I woke up at 8 o'clock in the morning, after having slept for about thirteen hours. I had an excruciating stomach ache, probably as a result of the cappuccino that barely went down yesterday afternoon. I got up slowly to go to the bathroom. When I looked in the mirror, I looked awful, pale, eyes swollen, nose still red and, worst of all, my neck was scarred. Clearly a handprint. This made my eyes fill with tears again, it was proof of what had really happened. I ran my hand over my purplish, sore skin. I cried quietly as I washed my face. Remembering what Luck had done to me made me nauseous.

To try and distract myself, I went to Google, avoiding social media as much as possible. Incredibly, I ended up on a blog that talked about Stockholm syndrome. And the part that surprised me the most was that, contrary to what I'd imagined, Stockholm syndrome wasn't just a characteristic of kidnapped people. A few years ago, a new line of research characterized Stockholm syndrome as a psychological phenomenon in which the victim begins to feel sympathy for their aggressor, tyrant or even rapist. Even if you're not a recluse or have been tricked by him.

A very interesting part of the article said that Stockholm syndrome is not a syndrome as such, nor is it a disease or mental disorder in the usual sense of the word. It is a variant of psychological defense or coping strategy to deal with the excessive stress that develops in a traumatic situation.

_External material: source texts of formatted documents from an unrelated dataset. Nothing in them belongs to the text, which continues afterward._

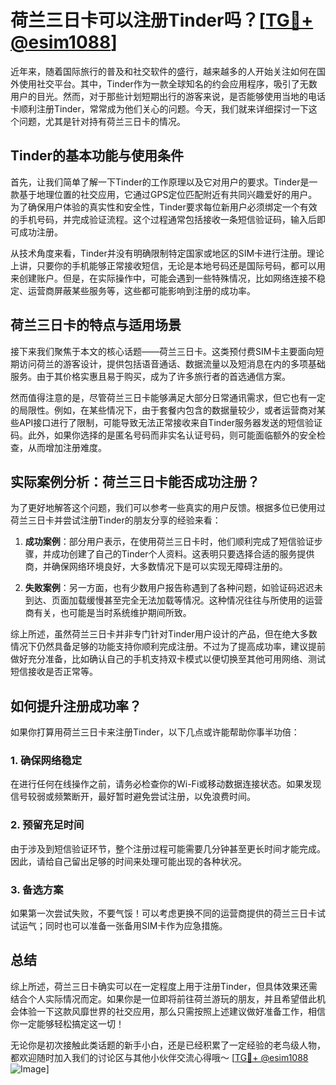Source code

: # 荷兰三日卡可以注册Tinder吗？[[TG💪+ @esim1088](https://t.me/s/esim1088)]

近年来，随着国际旅行的普及和社交软件的盛行，越来越多的人开始关注如何在国外使用社交平台。其中，Tinder作为一款全球知名的约会应用程序，吸引了无数用户的目光。然而，对于那些计划短期出行的游客来说，是否能够使用当地的电话卡顺利注册Tinder，常常成为他们关心的问题。今天，我们就来详细探讨一下这个问题，尤其是针对持有荷兰三日卡的情况。

## Tinder的基本功能与使用条件

首先，让我们简单了解一下Tinder的工作原理以及它对用户的要求。Tinder是一款基于地理位置的社交应用，它通过GPS定位匹配附近有共同兴趣爱好的用户。为了确保用户体验的真实性和安全性，Tinder要求每位新用户必须绑定一个有效的手机号码，并完成验证流程。这个过程通常包括接收一条短信验证码，输入后即可成功注册。

从技术角度来看，Tinder并没有明确限制特定国家或地区的SIM卡进行注册。理论上讲，只要你的手机能够正常接收短信，无论是本地号码还是国际号码，都可以用来创建账户。但是，在实际操作中，可能会遇到一些特殊情况，比如网络连接不稳定、运营商屏蔽某些服务等，这些都可能影响到注册的成功率。

## 荷兰三日卡的特点与适用场景

接下来我们聚焦于本文的核心话题——荷兰三日卡。这类预付费SIM卡主要面向短期访问荷兰的游客设计，提供包括语音通话、数据流量以及短消息在内的多项基础服务。由于其价格实惠且易于购买，成为了许多旅行者的首选通信方案。

然而值得注意的是，尽管荷兰三日卡能够满足大部分日常通讯需求，但它也有一定的局限性。例如，在某些情况下，由于套餐内包含的数据量较少，或者运营商对某些API接口进行了限制，可能导致无法正常接收来自Tinder服务器发送的短信验证码。此外，如果你选择的是匿名号码而非实名认证号码，则可能面临额外的安全检查，从而增加注册难度。

## 实际案例分析：荷兰三日卡能否成功注册？

为了更好地解答这个问题，我们可以参考一些真实的用户反馈。根据多位已使用过荷兰三日卡并尝试注册Tinder的朋友分享的经验来看：

1. **成功案例**：部分用户表示，在使用荷兰三日卡时，他们顺利完成了短信验证步骤，并成功创建了自己的Tinder个人资料。这表明只要选择合适的服务提供商，并确保网络环境良好，大多数情况下是可以实现无障碍注册的。
   
2. **失败案例**：另一方面，也有少数用户报告称遇到了各种问题，如验证码迟迟未到达、页面加载缓慢甚至完全无法加载等情况。这种情况往往与所使用的运营商有关，也可能是当时系统维护期间所致。

综上所述，虽然荷兰三日卡并非专门针对Tinder用户设计的产品，但在绝大多数情况下仍然具备足够的功能支持你顺利完成注册。不过为了提高成功率，建议提前做好充分准备，比如确认自己的手机支持双卡模式以便切换至其他可用网络、测试短信接收是否正常等。

## 如何提升注册成功率？

如果你打算用荷兰三日卡来注册Tinder，以下几点或许能帮助你事半功倍：

### 1. 确保网络稳定
在进行任何在线操作之前，请务必检查你的Wi-Fi或移动数据连接状态。如果发现信号较弱或频繁断开，最好暂时避免尝试注册，以免浪费时间。

### 2. 预留充足时间
由于涉及到短信验证环节，整个注册过程可能需要几分钟甚至更长时间才能完成。因此，请给自己留出足够的时间来处理可能出现的各种状况。

### 3. 备选方案
如果第一次尝试失败，不要气馁！可以考虑更换不同的运营商提供的荷兰三日卡试试运气；同时也可以准备一张备用SIM卡作为应急措施。

## 总结

综上所述，荷兰三日卡确实可以在一定程度上用于注册Tinder，但具体效果还需结合个人实际情况而定。如果你是一位即将前往荷兰游玩的朋友，并且希望借此机会体验一下这款风靡世界的社交应用，那么只需按照上述建议做好准备工作，相信你一定能够轻松搞定这一切！

无论你是初次接触此类话题的新手小白，还是已经积累了一定经验的老鸟级人物，都欢迎随时加入我们的讨论区与其他小伙伴交流心得哦～ [[TG💪+ @esim1088](https://t.me/s/esim1088) ![Image](https://i.postimg.cc/4NQfJmqS/Snipaste-2025-05-13-00-14-12.png)]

Just like physical or mental abuse.

It was then that I understood everything. My body was shaking with tears that wanted to fall, but I just couldn't give in, because if I did, I'd fall so hard that I probably wouldn't be able to stand it.

The loud knocks on the door startled me. It was probably Madeleine who came for me.

- Just a second," I replied. I put on a turtleneck and answered the door.

Surprisingly, it was Vivian and Alice who came in and gave me a big hug.

- Girl, you look terrible," commented Vivian, looking me up and down. - And that blouse is awful.

- What's gotten into you, Nicole? You've disappeared without any news, we were worried.

- I'm not very well. I think I've got the flu.

- Yes, it looks like you have the flu. If you want, we can go to the doctor with you.

- Thanks, Vivian, but it's not necessary. I'm already taking medication.

- Are you all right, Vivian? Are you sure you don't want to tell us anything? - Alice commented, sitting down on my bed.